What you will do -> Leave out all pictures while repeating the records exactly and completely.

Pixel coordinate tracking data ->
***
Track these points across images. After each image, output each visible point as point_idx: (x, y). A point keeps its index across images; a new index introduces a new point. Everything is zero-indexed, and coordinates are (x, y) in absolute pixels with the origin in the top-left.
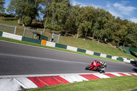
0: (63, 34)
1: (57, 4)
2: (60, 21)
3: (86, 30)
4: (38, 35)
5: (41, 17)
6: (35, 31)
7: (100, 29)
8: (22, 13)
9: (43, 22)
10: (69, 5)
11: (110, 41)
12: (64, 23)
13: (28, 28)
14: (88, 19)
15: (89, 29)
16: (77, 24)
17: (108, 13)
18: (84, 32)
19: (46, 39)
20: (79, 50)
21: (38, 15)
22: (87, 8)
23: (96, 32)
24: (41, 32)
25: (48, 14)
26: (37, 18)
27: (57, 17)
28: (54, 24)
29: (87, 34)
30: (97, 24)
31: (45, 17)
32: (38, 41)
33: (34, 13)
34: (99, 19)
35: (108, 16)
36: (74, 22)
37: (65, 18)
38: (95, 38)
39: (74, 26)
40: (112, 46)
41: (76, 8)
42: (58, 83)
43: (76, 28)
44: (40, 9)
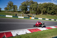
0: (36, 14)
1: (33, 4)
2: (35, 10)
3: (45, 11)
4: (28, 16)
5: (29, 10)
6: (27, 15)
7: (50, 10)
8: (23, 10)
9: (29, 11)
10: (37, 4)
11: (55, 14)
12: (36, 10)
13: (25, 14)
14: (45, 7)
15: (46, 11)
16: (41, 10)
17: (52, 4)
18: (44, 12)
19: (31, 17)
20: (43, 19)
21: (27, 9)
22: (44, 3)
23: (48, 11)
24: (29, 14)
25: (31, 8)
26: (27, 10)
27: (34, 9)
28: (33, 11)
29: (45, 13)
30: (48, 9)
31: (30, 10)
32: (29, 18)
33: (26, 9)
34: (49, 6)
35: (53, 5)
36: (40, 9)
37: (36, 9)
38: (48, 14)
39: (40, 11)
40: (56, 16)
41: (40, 4)
42: (38, 31)
43: (41, 11)
44: (28, 7)
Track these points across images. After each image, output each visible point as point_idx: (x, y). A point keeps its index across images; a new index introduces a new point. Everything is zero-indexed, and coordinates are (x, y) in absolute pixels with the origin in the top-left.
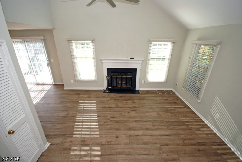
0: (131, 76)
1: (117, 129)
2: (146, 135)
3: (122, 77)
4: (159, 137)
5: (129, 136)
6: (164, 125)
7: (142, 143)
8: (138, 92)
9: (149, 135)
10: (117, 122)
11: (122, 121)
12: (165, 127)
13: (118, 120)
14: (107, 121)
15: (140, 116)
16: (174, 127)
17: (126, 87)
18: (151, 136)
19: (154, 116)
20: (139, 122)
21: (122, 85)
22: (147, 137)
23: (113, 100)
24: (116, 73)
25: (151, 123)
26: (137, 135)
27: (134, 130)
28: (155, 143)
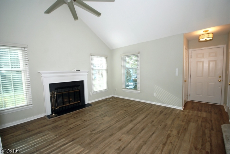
0: (79, 90)
1: (111, 135)
2: (137, 124)
3: (69, 93)
4: (144, 120)
5: (127, 132)
6: (136, 114)
7: (141, 130)
8: (89, 105)
9: (138, 123)
10: (103, 131)
11: (107, 128)
12: (138, 115)
13: (101, 129)
14: (92, 137)
15: (115, 117)
16: (142, 112)
17: (75, 104)
18: (139, 123)
19: (123, 112)
20: (120, 120)
21: (69, 103)
22: (138, 125)
23: (72, 119)
24: (62, 89)
25: (128, 117)
26: (131, 128)
27: (125, 127)
28: (147, 125)
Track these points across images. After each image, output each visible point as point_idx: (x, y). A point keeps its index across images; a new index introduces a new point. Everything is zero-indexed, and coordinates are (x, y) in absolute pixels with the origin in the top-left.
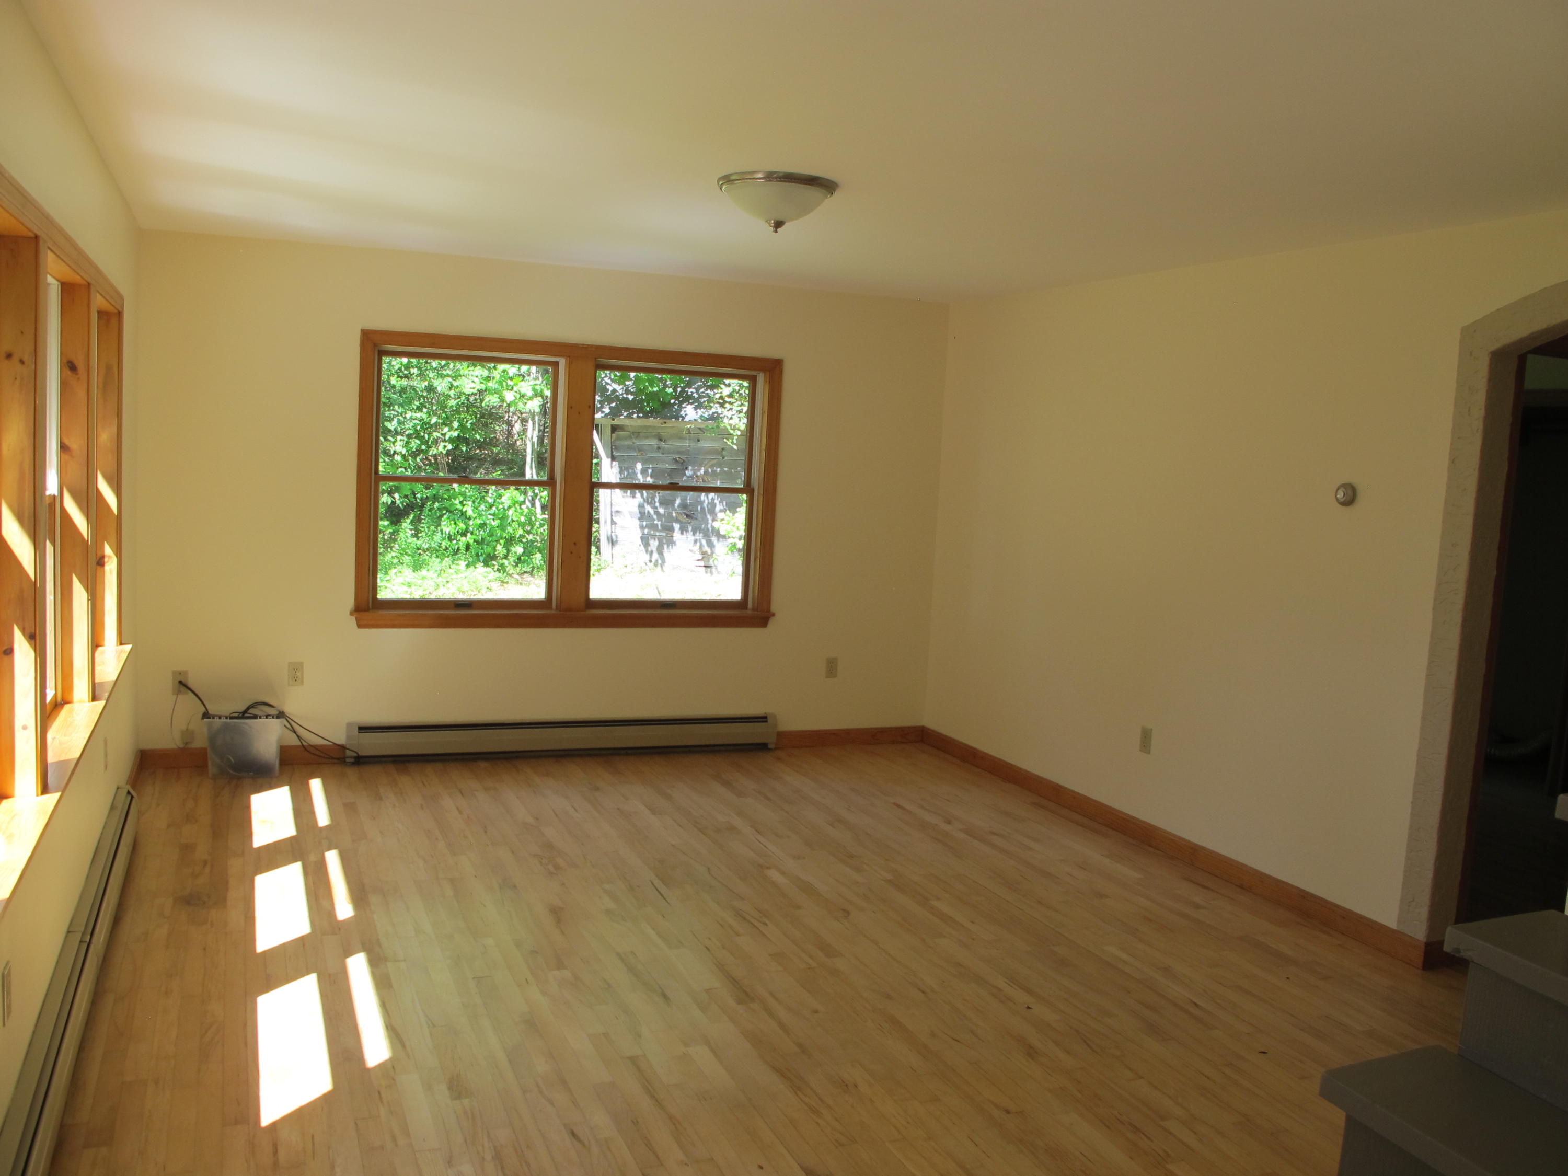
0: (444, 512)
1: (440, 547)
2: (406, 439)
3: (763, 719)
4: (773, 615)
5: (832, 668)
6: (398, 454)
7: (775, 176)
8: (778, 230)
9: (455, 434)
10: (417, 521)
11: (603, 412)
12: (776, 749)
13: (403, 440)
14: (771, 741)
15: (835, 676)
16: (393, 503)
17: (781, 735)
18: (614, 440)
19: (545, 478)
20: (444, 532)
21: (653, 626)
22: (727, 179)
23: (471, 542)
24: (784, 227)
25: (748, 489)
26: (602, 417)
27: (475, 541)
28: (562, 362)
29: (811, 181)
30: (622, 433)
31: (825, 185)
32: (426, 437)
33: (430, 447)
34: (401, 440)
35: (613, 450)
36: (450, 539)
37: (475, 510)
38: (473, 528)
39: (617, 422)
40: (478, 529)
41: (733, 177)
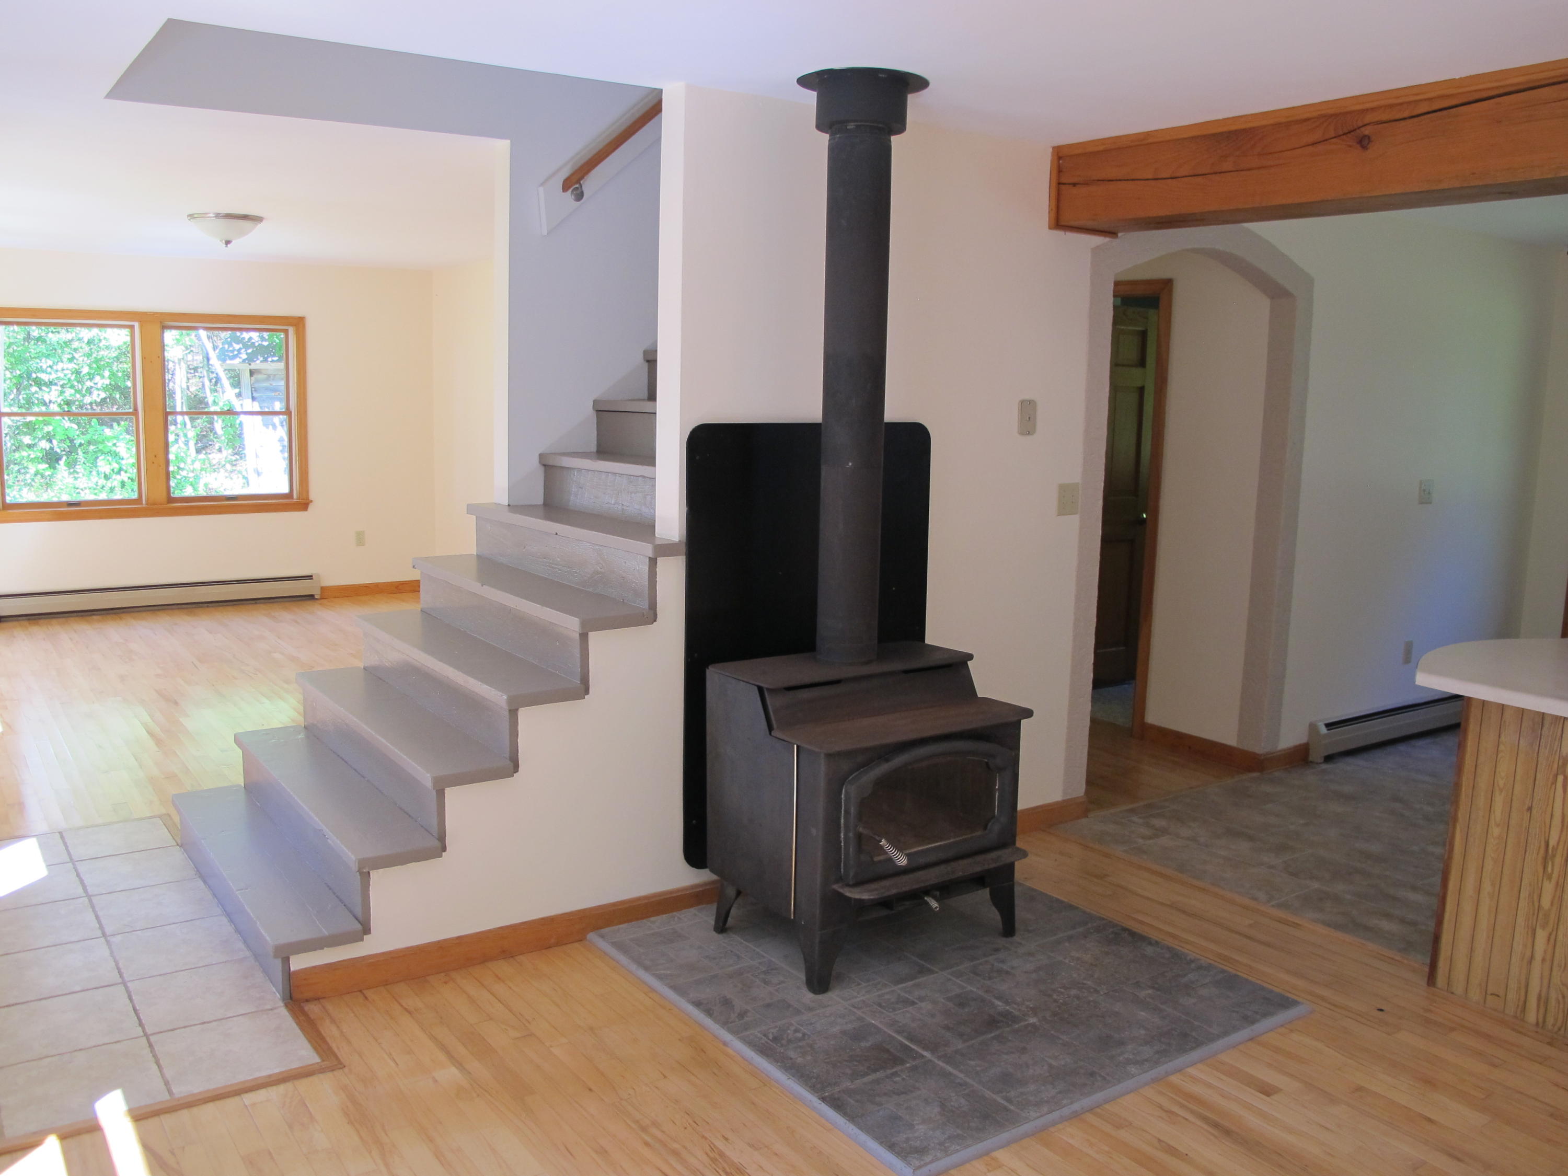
0: (99, 455)
1: (97, 486)
2: (60, 389)
3: (310, 577)
4: (311, 501)
5: (360, 539)
6: (54, 403)
7: (221, 215)
8: (228, 245)
9: (107, 382)
10: (71, 465)
11: (240, 358)
12: (321, 599)
13: (58, 390)
14: (317, 593)
15: (363, 545)
16: (52, 448)
17: (323, 589)
18: (253, 383)
19: (131, 410)
20: (100, 472)
21: (220, 513)
22: (191, 216)
23: (126, 480)
24: (232, 244)
25: (288, 412)
26: (240, 363)
27: (129, 478)
28: (137, 325)
29: (245, 217)
30: (260, 377)
31: (257, 219)
32: (80, 387)
33: (84, 396)
34: (56, 390)
35: (253, 392)
36: (107, 477)
37: (128, 451)
38: (127, 467)
39: (254, 366)
40: (131, 468)
41: (196, 216)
***
Answer to this exercise ->
Track these points across images. After each image, output each visible point as point_idx: (x, y). A point keeps its index across images; a new index introduces a new point. Everything is zero-indexed, and coordinates are (x, y) in absolute pixels with the origin in the top-left.
0: (63, 34)
1: (57, 4)
2: (60, 21)
3: (86, 30)
4: (38, 35)
5: (41, 17)
6: (35, 31)
7: (100, 29)
8: (22, 13)
9: (43, 22)
10: (69, 5)
11: (110, 41)
12: (64, 23)
13: (28, 28)
14: (88, 19)
15: (89, 29)
16: (77, 24)
17: (108, 13)
18: (84, 32)
19: (46, 39)
20: (79, 50)
21: (38, 15)
22: (87, 8)
23: (96, 32)
24: (41, 32)
25: (48, 14)
26: (37, 18)
27: (57, 17)
28: (54, 24)
29: (87, 34)
30: (97, 24)
31: (45, 17)
32: (38, 41)
33: (34, 13)
34: (99, 19)
35: (108, 16)
36: (74, 22)
37: (65, 18)
38: (95, 38)
39: (74, 26)
40: (112, 46)
41: (76, 8)
42: (58, 83)
43: (76, 28)
44: (40, 9)
0: (36, 14)
1: (33, 4)
2: (35, 10)
3: (45, 11)
4: (28, 16)
5: (29, 10)
6: (27, 15)
7: (50, 10)
8: (23, 10)
9: (29, 11)
10: (37, 4)
11: (55, 14)
12: (36, 10)
13: (25, 14)
14: (45, 7)
15: (46, 11)
16: (41, 10)
17: (52, 4)
18: (44, 12)
19: (31, 17)
20: (43, 19)
21: (27, 9)
22: (44, 3)
23: (48, 11)
24: (29, 14)
25: (31, 8)
26: (27, 10)
27: (34, 9)
28: (33, 11)
29: (45, 13)
30: (48, 9)
31: (30, 10)
32: (29, 18)
33: (26, 9)
34: (49, 6)
35: (53, 5)
36: (40, 9)
37: (36, 9)
38: (48, 14)
39: (40, 11)
40: (56, 16)
41: (40, 4)
42: (38, 31)
43: (41, 11)
44: (28, 7)
Track these points across images. After each image, output each visible point as point_idx: (x, y). A point keeps its index across images; a new index introduces a new point. Everything is zero-indexed, and coordinates are (x, y) in absolute pixels with the origin in the top-left.
0: (131, 76)
1: (117, 129)
2: (146, 135)
3: (122, 77)
4: (159, 137)
5: (129, 136)
6: (164, 125)
7: (142, 143)
8: (138, 92)
9: (149, 135)
10: (117, 122)
11: (122, 121)
12: (165, 127)
13: (118, 120)
14: (107, 121)
15: (140, 116)
16: (174, 127)
17: (126, 87)
18: (151, 136)
19: (154, 116)
20: (139, 122)
21: (122, 85)
22: (147, 137)
23: (113, 100)
24: (116, 73)
25: (151, 123)
26: (137, 135)
27: (134, 130)
28: (155, 143)
0: (79, 90)
1: (111, 135)
2: (137, 124)
3: (69, 93)
4: (144, 120)
5: (127, 132)
6: (136, 114)
7: (141, 130)
8: (89, 105)
9: (138, 123)
10: (103, 131)
11: (107, 128)
12: (138, 115)
13: (101, 129)
14: (92, 137)
15: (115, 117)
16: (142, 112)
17: (75, 104)
18: (139, 123)
19: (123, 112)
20: (120, 120)
21: (69, 103)
22: (138, 125)
23: (72, 119)
24: (62, 89)
25: (128, 117)
26: (131, 128)
27: (125, 127)
28: (147, 125)
Track these points across images. After each image, output each visible point as point_idx: (x, y). A point keeps its index across images; a new index introduces a new point. Everything is zero-indexed, and coordinates are (x, y) in absolute pixels with the origin in the top-left.
0: (444, 512)
1: (440, 547)
2: (406, 439)
3: (763, 719)
4: (773, 615)
5: (832, 668)
6: (398, 454)
7: (775, 176)
8: (778, 230)
9: (455, 434)
10: (417, 521)
11: (603, 412)
12: (776, 749)
13: (403, 440)
14: (771, 741)
15: (835, 676)
16: (393, 503)
17: (781, 735)
18: (614, 440)
19: (545, 478)
20: (444, 532)
21: (653, 626)
22: (727, 179)
23: (471, 542)
24: (784, 227)
25: (748, 489)
26: (602, 417)
27: (475, 541)
28: (562, 362)
29: (811, 181)
30: (622, 433)
31: (825, 185)
32: (426, 437)
33: (430, 447)
34: (401, 440)
35: (613, 450)
36: (450, 539)
37: (475, 510)
38: (473, 528)
39: (617, 422)
40: (478, 529)
41: (733, 177)
0: (99, 455)
1: (97, 486)
2: (60, 389)
3: (310, 577)
4: (311, 501)
5: (360, 539)
6: (54, 403)
7: (221, 215)
8: (228, 245)
9: (107, 382)
10: (71, 465)
11: (240, 358)
12: (321, 599)
13: (58, 390)
14: (317, 593)
15: (363, 545)
16: (52, 448)
17: (323, 589)
18: (253, 383)
19: (131, 410)
20: (100, 472)
21: (220, 513)
22: (191, 216)
23: (126, 480)
24: (232, 244)
25: (288, 412)
26: (240, 363)
27: (129, 478)
28: (137, 325)
29: (245, 217)
30: (260, 377)
31: (257, 219)
32: (80, 387)
33: (84, 396)
34: (56, 390)
35: (253, 392)
36: (107, 477)
37: (128, 451)
38: (127, 467)
39: (254, 366)
40: (131, 468)
41: (196, 216)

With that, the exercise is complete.